(Pose estimation data)

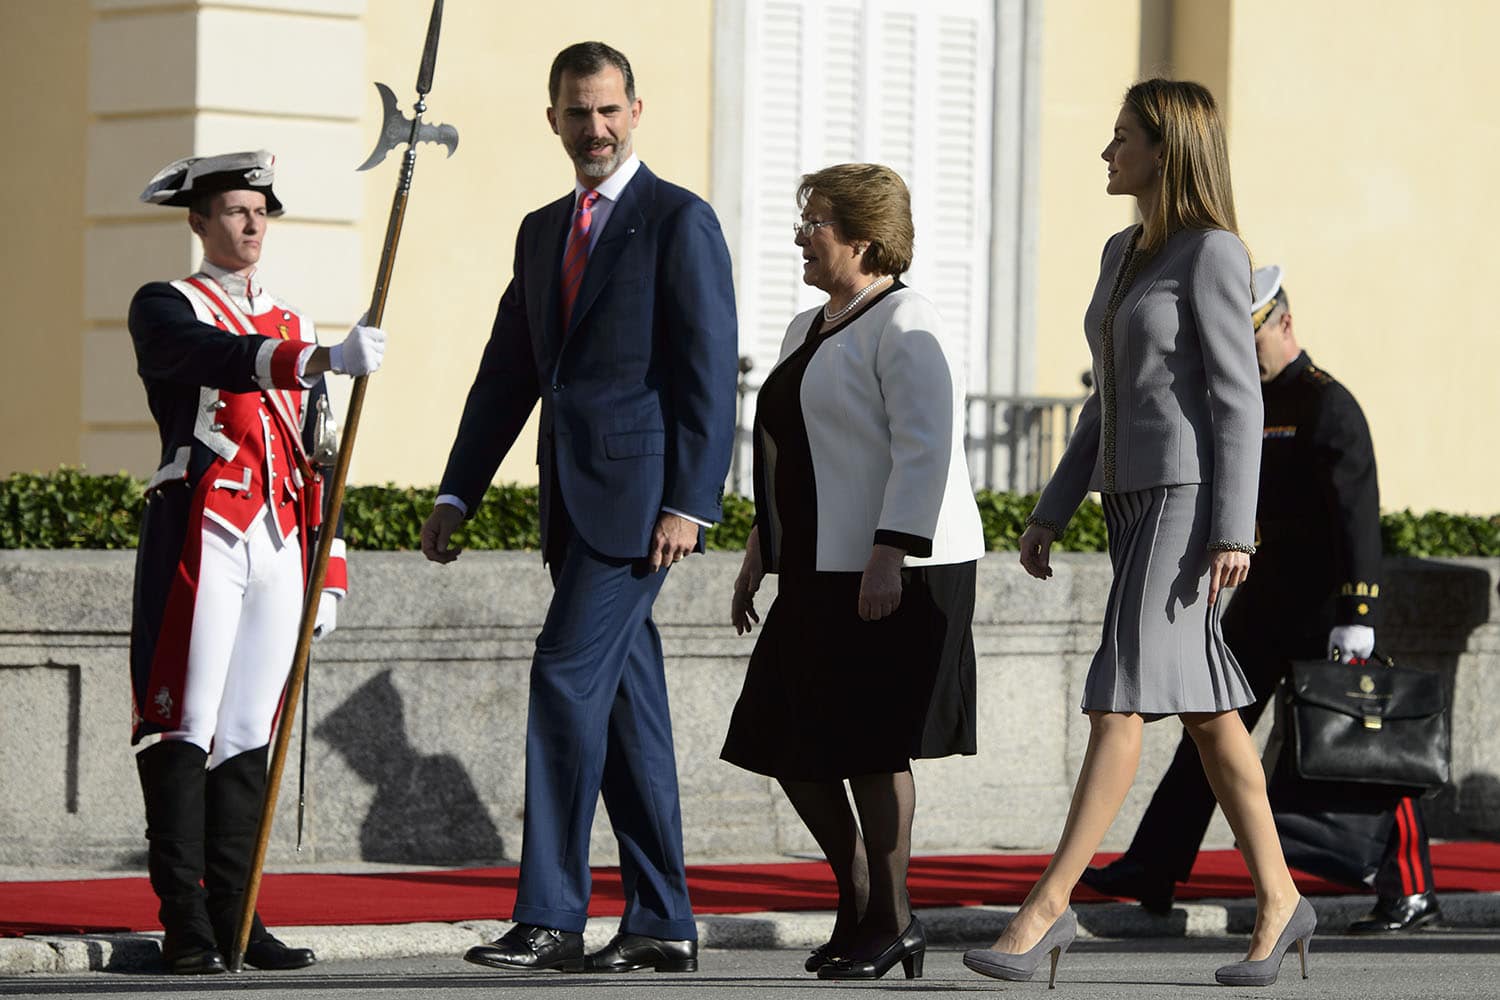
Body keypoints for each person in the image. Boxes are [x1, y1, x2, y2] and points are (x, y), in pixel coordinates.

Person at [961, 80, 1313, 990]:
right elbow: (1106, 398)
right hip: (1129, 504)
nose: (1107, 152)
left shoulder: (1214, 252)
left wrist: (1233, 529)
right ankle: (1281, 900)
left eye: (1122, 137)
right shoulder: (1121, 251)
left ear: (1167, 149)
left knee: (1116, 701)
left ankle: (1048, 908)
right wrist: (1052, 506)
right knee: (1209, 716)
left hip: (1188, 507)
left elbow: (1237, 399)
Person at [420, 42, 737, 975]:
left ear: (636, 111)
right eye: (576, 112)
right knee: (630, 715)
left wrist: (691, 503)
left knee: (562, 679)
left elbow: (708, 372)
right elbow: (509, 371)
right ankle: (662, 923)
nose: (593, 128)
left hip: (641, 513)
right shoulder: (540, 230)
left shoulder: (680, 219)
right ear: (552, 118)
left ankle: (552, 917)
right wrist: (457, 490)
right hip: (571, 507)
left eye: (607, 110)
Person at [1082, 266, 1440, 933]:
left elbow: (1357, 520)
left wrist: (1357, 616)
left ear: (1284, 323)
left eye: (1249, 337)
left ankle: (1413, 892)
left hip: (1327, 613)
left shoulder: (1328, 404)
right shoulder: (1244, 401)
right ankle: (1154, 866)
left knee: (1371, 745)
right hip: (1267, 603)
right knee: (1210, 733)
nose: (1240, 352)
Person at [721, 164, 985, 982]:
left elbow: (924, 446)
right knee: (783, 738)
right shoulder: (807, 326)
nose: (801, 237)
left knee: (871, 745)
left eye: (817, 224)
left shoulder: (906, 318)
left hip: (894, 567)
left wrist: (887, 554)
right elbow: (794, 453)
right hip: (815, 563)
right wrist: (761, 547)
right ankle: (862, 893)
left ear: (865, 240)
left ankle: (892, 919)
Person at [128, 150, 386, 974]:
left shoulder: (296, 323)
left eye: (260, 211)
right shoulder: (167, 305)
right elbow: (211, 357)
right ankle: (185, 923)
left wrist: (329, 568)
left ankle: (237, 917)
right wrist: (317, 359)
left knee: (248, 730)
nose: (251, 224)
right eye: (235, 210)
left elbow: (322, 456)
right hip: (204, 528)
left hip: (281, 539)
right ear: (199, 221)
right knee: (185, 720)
--
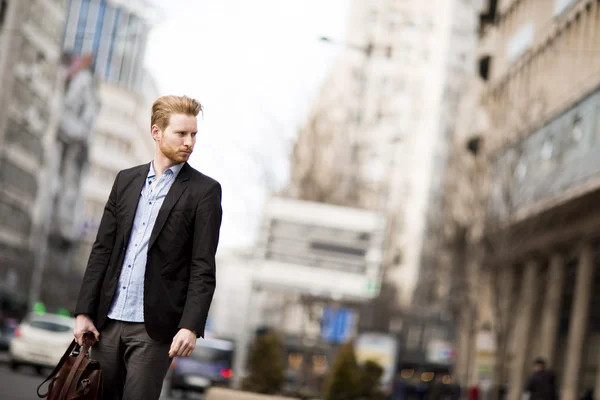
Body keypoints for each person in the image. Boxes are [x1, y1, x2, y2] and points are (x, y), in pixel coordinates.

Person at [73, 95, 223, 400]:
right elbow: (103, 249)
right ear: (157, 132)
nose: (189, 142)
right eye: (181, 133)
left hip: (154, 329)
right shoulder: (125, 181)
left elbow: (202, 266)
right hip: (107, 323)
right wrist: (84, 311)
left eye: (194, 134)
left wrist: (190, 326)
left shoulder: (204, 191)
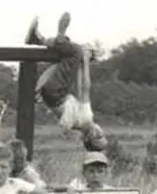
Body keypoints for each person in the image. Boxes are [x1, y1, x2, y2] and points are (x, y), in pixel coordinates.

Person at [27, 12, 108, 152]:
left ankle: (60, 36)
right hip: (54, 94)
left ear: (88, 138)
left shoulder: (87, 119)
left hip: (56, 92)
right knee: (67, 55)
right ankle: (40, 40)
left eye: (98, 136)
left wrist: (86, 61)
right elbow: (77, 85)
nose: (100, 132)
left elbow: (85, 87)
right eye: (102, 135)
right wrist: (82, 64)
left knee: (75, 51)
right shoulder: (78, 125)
* * *
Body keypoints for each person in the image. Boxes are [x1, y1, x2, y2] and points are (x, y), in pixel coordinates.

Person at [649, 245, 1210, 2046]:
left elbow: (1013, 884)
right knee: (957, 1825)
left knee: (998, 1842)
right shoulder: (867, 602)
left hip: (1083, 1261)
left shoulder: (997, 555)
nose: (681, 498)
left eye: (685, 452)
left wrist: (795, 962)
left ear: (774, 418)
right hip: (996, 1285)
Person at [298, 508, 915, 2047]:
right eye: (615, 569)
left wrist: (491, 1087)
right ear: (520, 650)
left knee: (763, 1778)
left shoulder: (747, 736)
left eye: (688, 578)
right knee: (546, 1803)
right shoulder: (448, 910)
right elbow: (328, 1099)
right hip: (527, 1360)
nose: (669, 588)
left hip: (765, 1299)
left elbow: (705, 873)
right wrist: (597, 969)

Directions
The lines above, starting at the one with "left ear: (865, 240)" and ending at the one with "right knee: (185, 720)", are the only ones to return, exactly as written.

Answer to this task
left ear: (865, 240)
left ankle: (892, 919)
Person at [128, 150, 386, 974]:
left shoulder: (296, 323)
left eye: (260, 211)
right shoulder: (167, 305)
right elbow: (211, 357)
right ankle: (185, 923)
left wrist: (329, 568)
left ankle: (237, 917)
right wrist: (317, 359)
left knee: (248, 730)
nose: (251, 224)
right eye: (235, 210)
left elbow: (322, 456)
right hip: (204, 528)
left hip: (281, 539)
right ear: (199, 221)
right knee: (185, 720)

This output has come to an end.